- WHAT IS EXPECTED:
All pictures should be dropped, and only the lines from the top of the entries below through the line containing "4: (262, 295, 12.48)" repeated exactly, both ends included.

[Stored data entries]
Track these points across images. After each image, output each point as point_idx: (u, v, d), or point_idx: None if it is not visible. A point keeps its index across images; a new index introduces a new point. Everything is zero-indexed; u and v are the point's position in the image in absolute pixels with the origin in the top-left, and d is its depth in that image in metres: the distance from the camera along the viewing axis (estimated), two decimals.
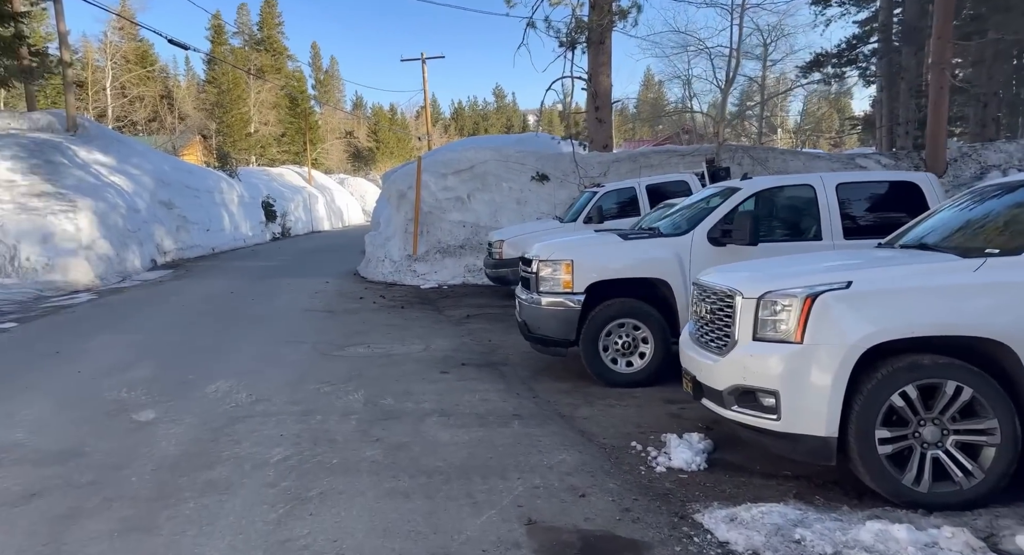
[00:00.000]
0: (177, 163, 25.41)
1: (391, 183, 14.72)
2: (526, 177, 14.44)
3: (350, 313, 10.26)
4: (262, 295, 12.48)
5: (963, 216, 4.11)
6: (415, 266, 14.15)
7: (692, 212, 6.26)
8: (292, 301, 11.59)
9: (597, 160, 14.32)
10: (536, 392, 5.70)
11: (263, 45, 61.54)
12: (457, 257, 14.07)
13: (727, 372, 3.73)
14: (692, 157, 13.77)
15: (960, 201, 4.25)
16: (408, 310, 10.55)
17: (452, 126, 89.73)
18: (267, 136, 54.56)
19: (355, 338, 8.24)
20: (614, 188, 11.23)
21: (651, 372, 5.76)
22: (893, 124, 18.16)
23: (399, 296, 12.21)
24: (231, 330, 8.96)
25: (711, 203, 6.15)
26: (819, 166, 13.66)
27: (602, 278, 5.78)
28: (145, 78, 45.17)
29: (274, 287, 13.65)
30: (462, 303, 11.34)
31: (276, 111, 56.32)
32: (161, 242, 20.39)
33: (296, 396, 5.57)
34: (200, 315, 10.35)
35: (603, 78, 14.81)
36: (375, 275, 14.58)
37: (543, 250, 6.13)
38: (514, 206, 14.39)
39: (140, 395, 5.69)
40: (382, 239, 15.27)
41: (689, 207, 6.46)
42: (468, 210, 14.40)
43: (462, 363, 6.74)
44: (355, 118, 74.60)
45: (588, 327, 5.78)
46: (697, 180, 10.95)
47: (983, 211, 4.02)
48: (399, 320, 9.58)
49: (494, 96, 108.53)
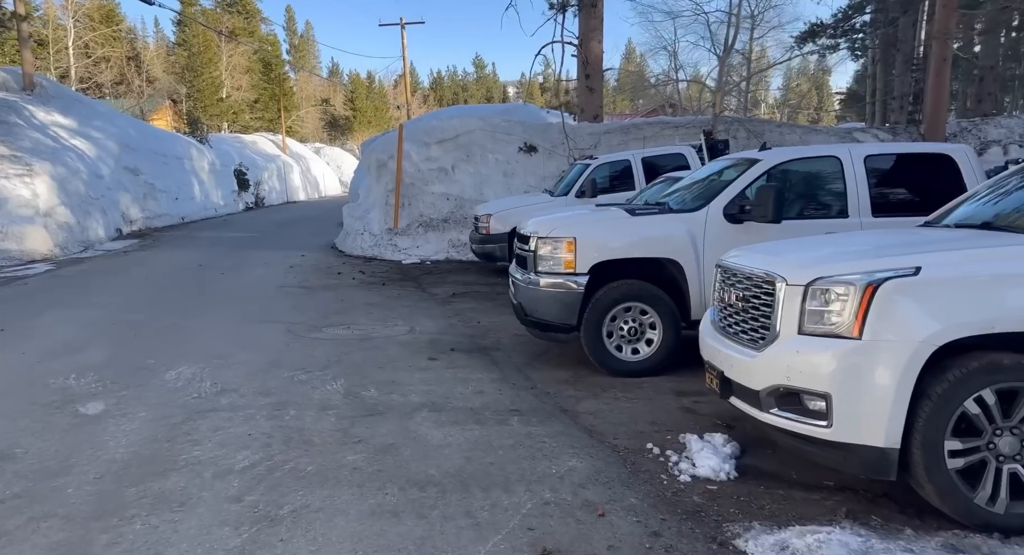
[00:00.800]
0: (144, 127, 24.19)
1: (371, 152, 13.98)
2: (513, 148, 13.79)
3: (328, 290, 9.63)
4: (233, 269, 11.77)
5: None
6: (396, 240, 13.51)
7: (705, 186, 5.73)
8: (265, 276, 10.91)
9: (587, 131, 13.71)
10: (534, 382, 5.19)
11: (235, 7, 59.16)
12: (440, 231, 13.45)
13: (766, 370, 3.24)
14: (686, 129, 13.22)
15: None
16: (390, 287, 9.96)
17: (431, 96, 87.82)
18: (240, 102, 52.70)
19: (333, 318, 7.64)
20: (608, 160, 10.66)
21: (659, 360, 5.28)
22: (887, 98, 17.75)
23: (379, 272, 11.59)
24: (198, 307, 8.30)
25: (725, 176, 5.62)
26: (816, 139, 13.19)
27: (607, 258, 5.25)
28: (111, 38, 43.09)
29: (246, 260, 12.92)
30: (447, 280, 10.76)
31: (249, 76, 54.40)
32: (127, 210, 19.40)
33: (268, 385, 5.00)
34: (165, 290, 9.65)
35: (594, 44, 14.11)
36: (354, 249, 13.91)
37: (542, 226, 5.57)
38: (501, 178, 13.76)
39: (90, 382, 5.06)
40: (361, 211, 14.56)
41: (701, 181, 5.93)
42: (452, 182, 13.74)
43: (451, 348, 6.20)
44: (331, 85, 72.59)
45: (591, 311, 5.27)
46: (695, 153, 10.44)
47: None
48: (380, 298, 8.99)
49: (474, 66, 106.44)
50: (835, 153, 5.28)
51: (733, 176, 5.39)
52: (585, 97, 14.31)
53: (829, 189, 5.32)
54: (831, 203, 5.29)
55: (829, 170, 5.29)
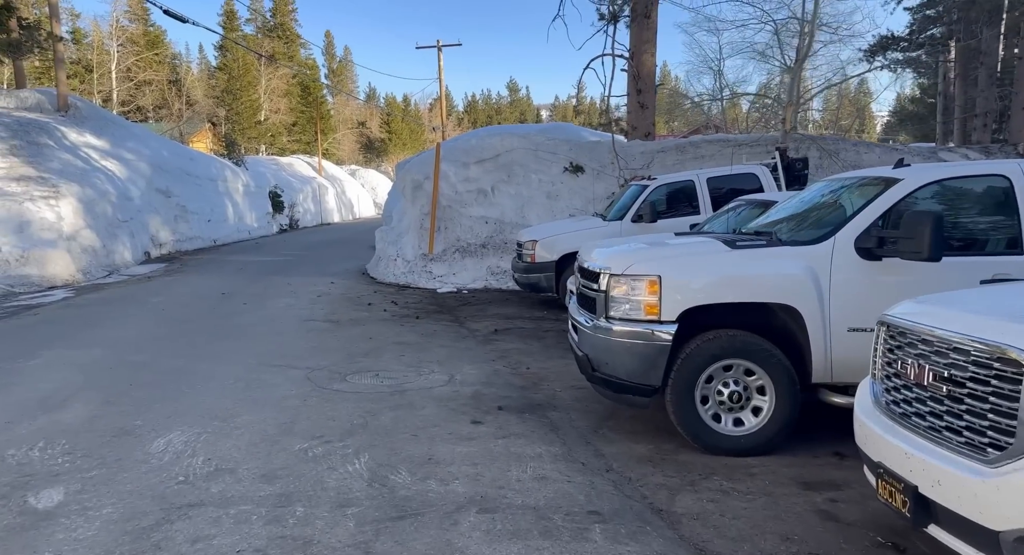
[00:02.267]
0: (177, 149, 23.91)
1: (406, 172, 13.11)
2: (558, 168, 12.77)
3: (356, 324, 8.66)
4: (257, 298, 10.91)
5: None
6: (431, 266, 12.54)
7: (819, 212, 4.59)
8: (290, 307, 10.00)
9: (639, 150, 12.63)
10: (608, 460, 4.06)
11: (276, 32, 60.13)
12: (478, 257, 12.45)
13: (1017, 500, 2.08)
14: (749, 147, 12.04)
15: None
16: (424, 322, 8.94)
17: (465, 119, 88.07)
18: (277, 124, 53.14)
19: (361, 361, 6.63)
20: (668, 181, 9.55)
21: (770, 435, 4.10)
22: (968, 116, 16.27)
23: (413, 302, 10.61)
24: (211, 346, 7.38)
25: (847, 199, 4.47)
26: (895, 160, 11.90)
27: (702, 302, 4.12)
28: (153, 62, 43.76)
29: (272, 287, 12.09)
30: (487, 313, 9.71)
31: (287, 99, 54.91)
32: (156, 233, 18.91)
33: (273, 463, 3.96)
34: (179, 323, 8.79)
35: (647, 58, 13.09)
36: (386, 275, 12.99)
37: (615, 260, 4.47)
38: (544, 200, 12.73)
39: (57, 455, 4.10)
40: (394, 235, 13.66)
41: (812, 205, 4.78)
42: (492, 204, 12.76)
43: (499, 406, 5.11)
44: (368, 108, 73.10)
45: (681, 369, 4.14)
46: (768, 173, 9.27)
47: None
48: (414, 336, 7.97)
49: (508, 90, 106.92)
50: (1001, 170, 4.09)
51: (863, 199, 4.23)
52: (636, 114, 13.26)
53: (993, 217, 4.12)
54: (996, 235, 4.09)
55: (993, 192, 4.10)
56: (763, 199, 6.87)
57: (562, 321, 8.99)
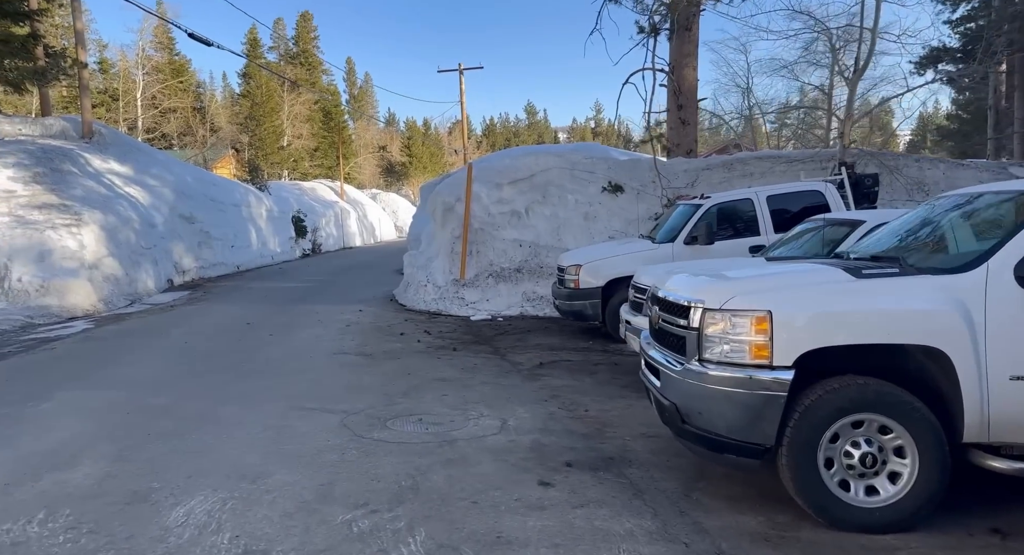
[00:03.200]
0: (201, 174, 23.74)
1: (436, 195, 12.57)
2: (595, 188, 12.15)
3: (390, 358, 8.02)
4: (284, 329, 10.35)
5: None
6: (463, 293, 11.92)
7: (957, 232, 3.88)
8: (318, 338, 9.41)
9: (682, 168, 11.97)
10: (714, 538, 3.35)
11: (298, 59, 60.96)
12: (513, 282, 11.81)
13: None
14: (802, 163, 11.33)
15: None
16: (463, 354, 8.29)
17: (484, 142, 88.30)
18: (300, 150, 53.41)
19: (400, 403, 5.97)
20: (724, 200, 8.86)
21: (912, 508, 3.36)
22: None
23: (447, 331, 9.97)
24: (236, 385, 6.78)
25: (989, 216, 3.77)
26: (965, 176, 11.13)
27: (825, 344, 3.42)
28: (177, 90, 44.25)
29: (299, 316, 11.54)
30: (527, 343, 9.04)
31: (310, 125, 55.30)
32: (180, 260, 18.56)
33: (313, 541, 3.30)
34: (203, 358, 8.22)
35: (688, 71, 12.51)
36: (415, 302, 12.39)
37: (710, 290, 3.79)
38: (581, 222, 12.10)
39: (59, 530, 3.47)
40: (424, 260, 13.09)
41: (939, 224, 4.07)
42: (526, 227, 12.15)
43: (567, 463, 4.41)
44: (388, 133, 73.55)
45: (800, 426, 3.43)
46: (834, 190, 8.55)
47: None
48: (454, 371, 7.30)
49: (525, 113, 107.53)
50: None
51: (1018, 217, 3.52)
52: (678, 130, 12.63)
53: None
54: None
55: None
56: (848, 218, 6.17)
57: (611, 353, 8.29)
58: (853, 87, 10.13)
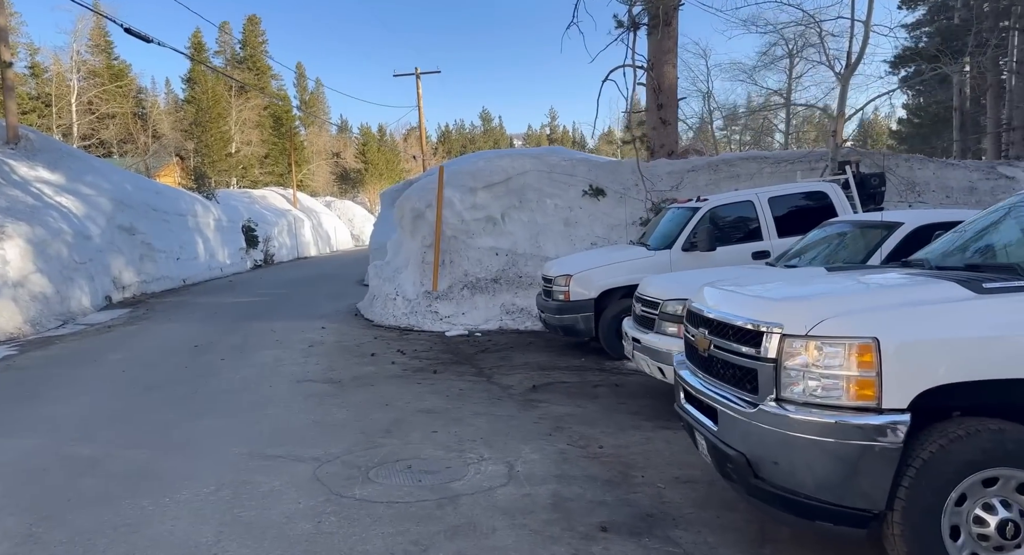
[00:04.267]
0: (142, 182, 22.15)
1: (404, 200, 11.64)
2: (576, 192, 11.42)
3: (363, 385, 7.07)
4: (237, 351, 9.26)
5: None
6: (437, 306, 11.01)
7: None
8: (278, 362, 8.38)
9: (666, 169, 11.35)
10: None
11: (246, 63, 58.85)
12: (490, 294, 10.96)
13: None
14: (791, 164, 10.85)
15: None
16: (444, 377, 7.40)
17: (440, 149, 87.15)
18: (249, 157, 51.47)
19: (383, 444, 5.06)
20: (723, 202, 8.22)
21: None
22: (1001, 130, 15.42)
23: (423, 350, 9.06)
24: (183, 426, 5.74)
25: None
26: (954, 175, 10.83)
27: (953, 380, 2.70)
28: (116, 95, 41.93)
29: (254, 336, 10.43)
30: (513, 362, 8.20)
31: (259, 131, 53.39)
32: (119, 275, 17.09)
33: None
34: (143, 391, 7.11)
35: (668, 69, 11.92)
36: (384, 317, 11.41)
37: (790, 309, 3.03)
38: (561, 228, 11.34)
39: None
40: (391, 271, 12.13)
41: None
42: (503, 234, 11.33)
43: (601, 527, 3.58)
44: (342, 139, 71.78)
45: (917, 485, 2.69)
46: (838, 190, 7.99)
47: None
48: (438, 399, 6.41)
49: (481, 119, 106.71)
50: None
51: None
52: (658, 131, 12.02)
53: None
54: None
55: None
56: (881, 220, 5.54)
57: (608, 372, 7.52)
58: (845, 83, 9.68)
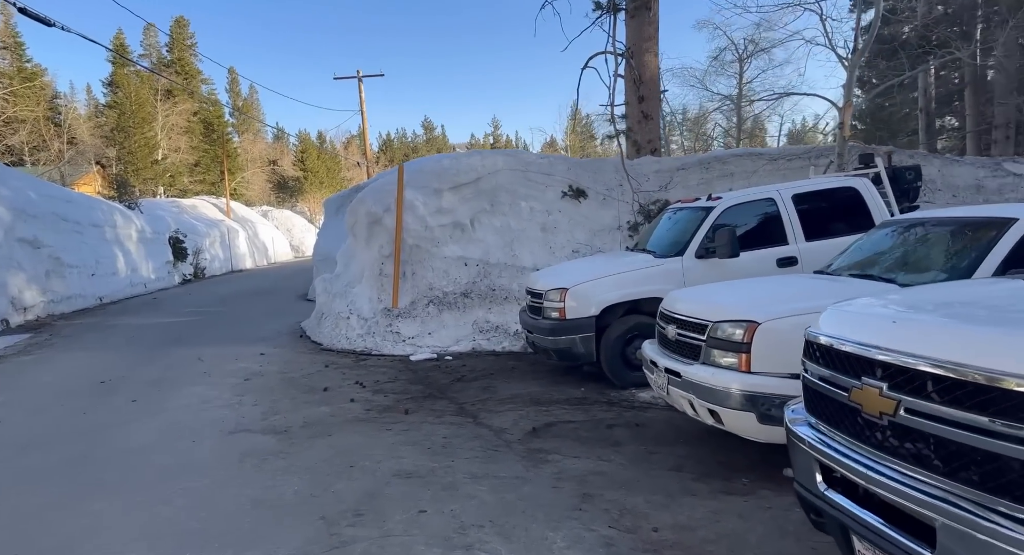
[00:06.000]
0: (50, 190, 19.63)
1: (358, 205, 10.08)
2: (554, 193, 10.12)
3: (317, 435, 5.52)
4: (153, 387, 7.51)
5: None
6: (398, 325, 9.48)
7: None
8: (204, 405, 6.71)
9: (653, 168, 10.18)
10: None
11: (173, 67, 55.47)
12: (460, 310, 9.52)
13: None
14: (787, 161, 9.87)
15: None
16: (419, 418, 5.92)
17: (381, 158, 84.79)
18: (178, 164, 48.25)
19: (352, 539, 3.56)
20: (740, 200, 7.05)
21: None
22: (984, 128, 15.10)
23: (387, 380, 7.54)
24: (64, 513, 4.08)
25: None
26: (959, 172, 10.11)
27: None
28: (26, 97, 38.38)
29: (177, 366, 8.67)
30: (499, 394, 6.79)
31: (188, 137, 50.18)
32: (19, 294, 14.80)
33: None
34: (17, 453, 5.35)
35: (649, 58, 10.81)
36: (335, 339, 9.79)
37: None
38: (538, 234, 10.01)
39: None
40: (342, 285, 10.52)
41: None
42: (472, 241, 9.91)
43: None
44: (278, 147, 68.73)
45: None
46: (870, 185, 6.95)
47: None
48: (418, 453, 4.94)
49: (423, 128, 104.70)
50: None
51: None
52: (640, 126, 10.88)
53: None
54: None
55: None
56: (985, 216, 4.42)
57: (619, 405, 6.21)
58: (853, 69, 8.76)
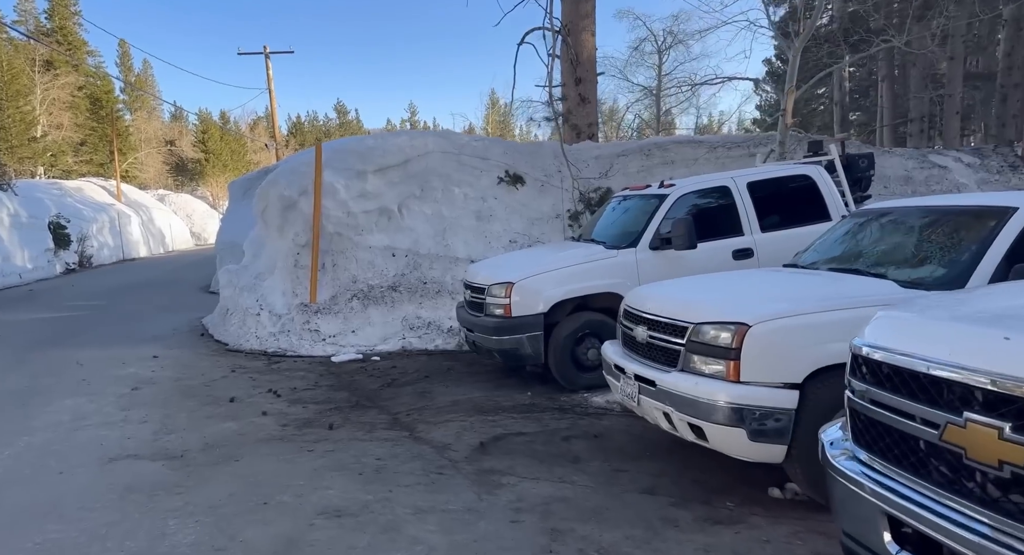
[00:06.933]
0: None
1: (269, 187, 8.97)
2: (490, 179, 9.41)
3: (221, 461, 4.59)
4: (19, 400, 6.26)
5: None
6: (317, 322, 8.51)
7: None
8: (80, 419, 5.58)
9: (593, 154, 9.65)
10: None
11: (54, 36, 50.33)
12: (388, 305, 8.66)
13: None
14: (727, 149, 9.61)
15: None
16: (347, 434, 5.10)
17: (292, 141, 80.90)
18: (60, 142, 43.87)
19: None
20: (696, 188, 6.61)
21: None
22: (898, 122, 15.63)
23: (305, 387, 6.63)
24: None
25: None
26: (891, 163, 10.15)
27: None
28: None
29: (49, 373, 7.36)
30: (436, 400, 6.06)
31: (72, 113, 45.75)
32: None
33: None
34: None
35: (587, 37, 10.25)
36: (243, 338, 8.71)
37: None
38: (473, 223, 9.28)
39: None
40: (250, 278, 9.40)
41: None
42: (401, 229, 9.06)
43: None
44: (177, 127, 64.09)
45: None
46: (824, 173, 6.68)
47: None
48: (347, 481, 4.14)
49: (336, 112, 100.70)
50: None
51: None
52: (577, 109, 10.32)
53: None
54: None
55: None
56: (983, 204, 4.10)
57: (572, 412, 5.62)
58: (796, 54, 8.55)
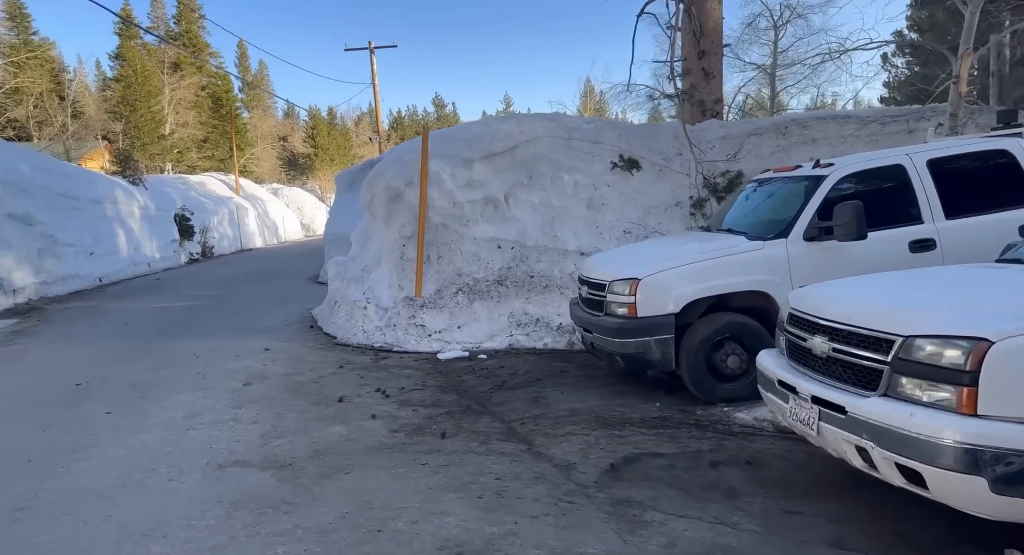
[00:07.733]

- ANSWER TO THE PROBLEM:
Track these points across images. After each image, output each point as point_idx: (u, v, d), or point_idx: None if it is not visible. A point keeps its index across images; a new index introduces a new point. Everything is zero-indexed; u and v are the point's position in the image in absolute pixels with the origin in the top-left, and d is its depth in that image in metres: the distance from the camera along the viewing axis (estimated), two decimals.
[00:00.000]
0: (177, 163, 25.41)
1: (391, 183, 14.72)
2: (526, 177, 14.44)
3: (350, 313, 10.26)
4: (262, 295, 12.48)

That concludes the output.